Top of Data for processing

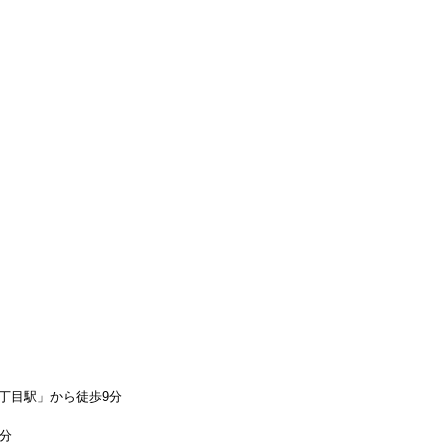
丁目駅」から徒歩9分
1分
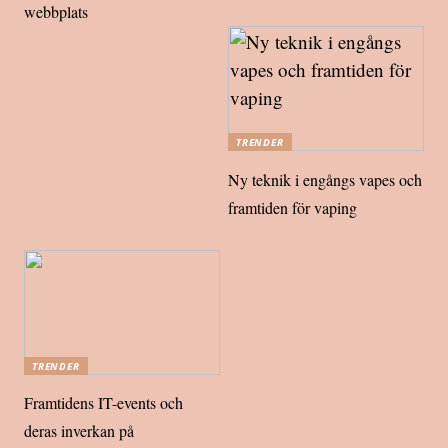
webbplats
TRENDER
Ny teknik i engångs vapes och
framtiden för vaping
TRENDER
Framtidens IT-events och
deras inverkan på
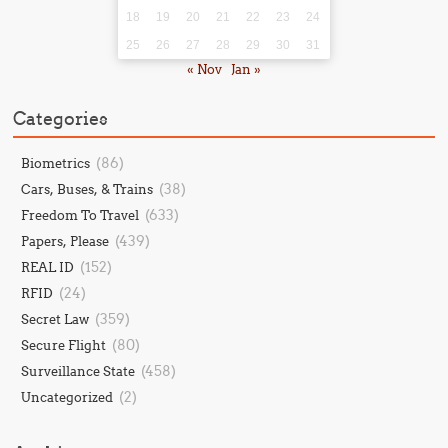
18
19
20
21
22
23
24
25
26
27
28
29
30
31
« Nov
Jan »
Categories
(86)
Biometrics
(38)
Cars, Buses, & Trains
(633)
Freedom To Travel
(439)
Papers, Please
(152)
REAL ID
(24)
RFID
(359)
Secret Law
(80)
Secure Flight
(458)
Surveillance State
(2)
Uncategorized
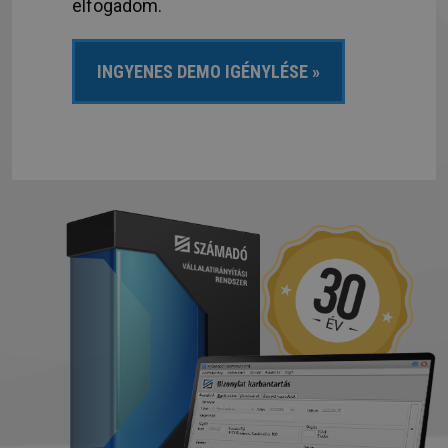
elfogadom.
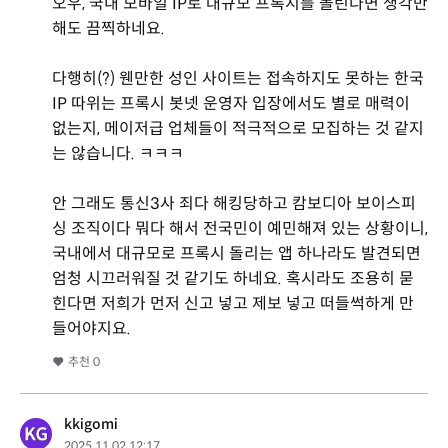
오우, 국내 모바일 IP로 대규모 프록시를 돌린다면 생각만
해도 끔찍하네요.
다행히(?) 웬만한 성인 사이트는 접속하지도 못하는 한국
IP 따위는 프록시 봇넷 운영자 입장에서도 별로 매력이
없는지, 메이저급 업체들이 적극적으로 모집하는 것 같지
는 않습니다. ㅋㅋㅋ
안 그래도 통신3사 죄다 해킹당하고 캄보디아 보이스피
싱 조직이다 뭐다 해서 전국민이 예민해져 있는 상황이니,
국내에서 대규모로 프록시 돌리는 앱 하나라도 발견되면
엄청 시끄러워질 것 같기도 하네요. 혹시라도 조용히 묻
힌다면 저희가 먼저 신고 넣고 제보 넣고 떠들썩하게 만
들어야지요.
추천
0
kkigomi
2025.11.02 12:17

Bottom of Data for processing
Top of Data for processing

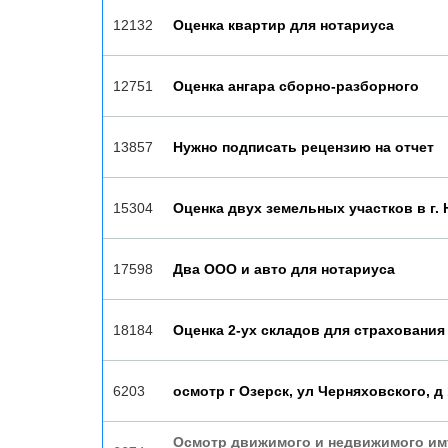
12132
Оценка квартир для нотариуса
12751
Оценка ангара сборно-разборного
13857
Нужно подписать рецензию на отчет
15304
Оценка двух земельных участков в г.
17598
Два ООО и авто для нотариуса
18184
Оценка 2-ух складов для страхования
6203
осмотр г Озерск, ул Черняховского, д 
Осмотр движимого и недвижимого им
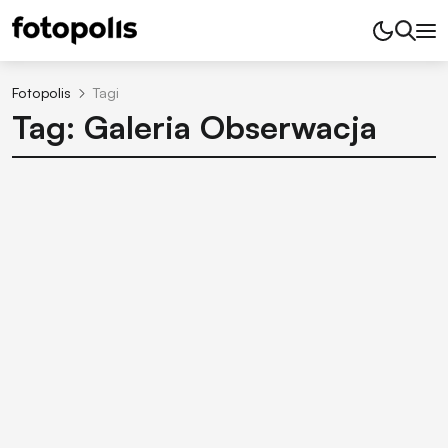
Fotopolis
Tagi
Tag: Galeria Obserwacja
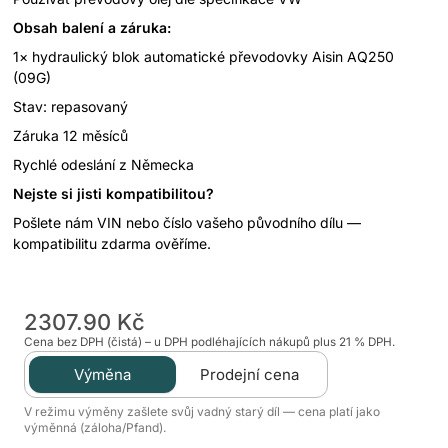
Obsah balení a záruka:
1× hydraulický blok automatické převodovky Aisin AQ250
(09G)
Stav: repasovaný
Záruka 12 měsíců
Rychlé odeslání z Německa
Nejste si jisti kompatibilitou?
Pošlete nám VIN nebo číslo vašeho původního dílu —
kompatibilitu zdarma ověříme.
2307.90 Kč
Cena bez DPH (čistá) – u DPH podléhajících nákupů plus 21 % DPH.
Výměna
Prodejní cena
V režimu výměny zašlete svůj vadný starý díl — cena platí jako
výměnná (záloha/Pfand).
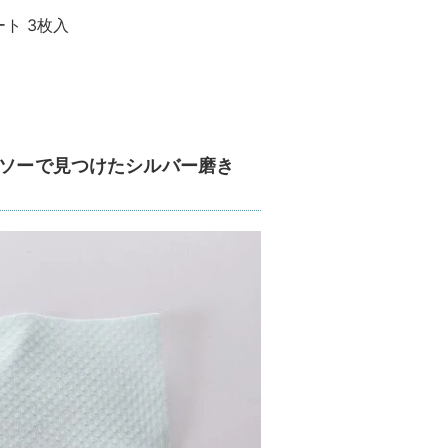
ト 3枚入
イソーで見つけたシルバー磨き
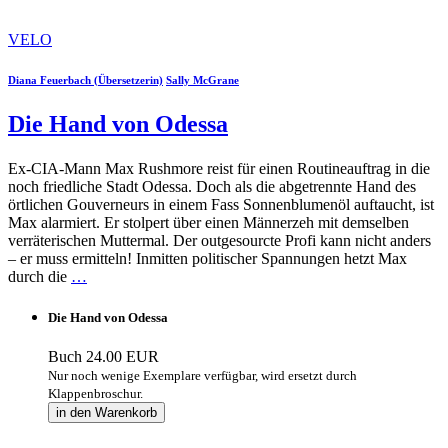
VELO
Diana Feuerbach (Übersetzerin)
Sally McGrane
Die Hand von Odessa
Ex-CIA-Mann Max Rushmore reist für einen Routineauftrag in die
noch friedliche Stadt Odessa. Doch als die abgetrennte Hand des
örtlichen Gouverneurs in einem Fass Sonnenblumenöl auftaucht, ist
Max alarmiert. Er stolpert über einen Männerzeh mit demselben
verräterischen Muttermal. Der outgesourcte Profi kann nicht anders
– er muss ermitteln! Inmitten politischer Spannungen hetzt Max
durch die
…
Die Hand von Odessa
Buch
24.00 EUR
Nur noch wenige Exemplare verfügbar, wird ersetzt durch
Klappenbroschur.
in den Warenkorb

Bottom of Data for processing

- Work required:
Nothing but a number is expected here: the number of lines above that hold the word "einen".

- Your response:
2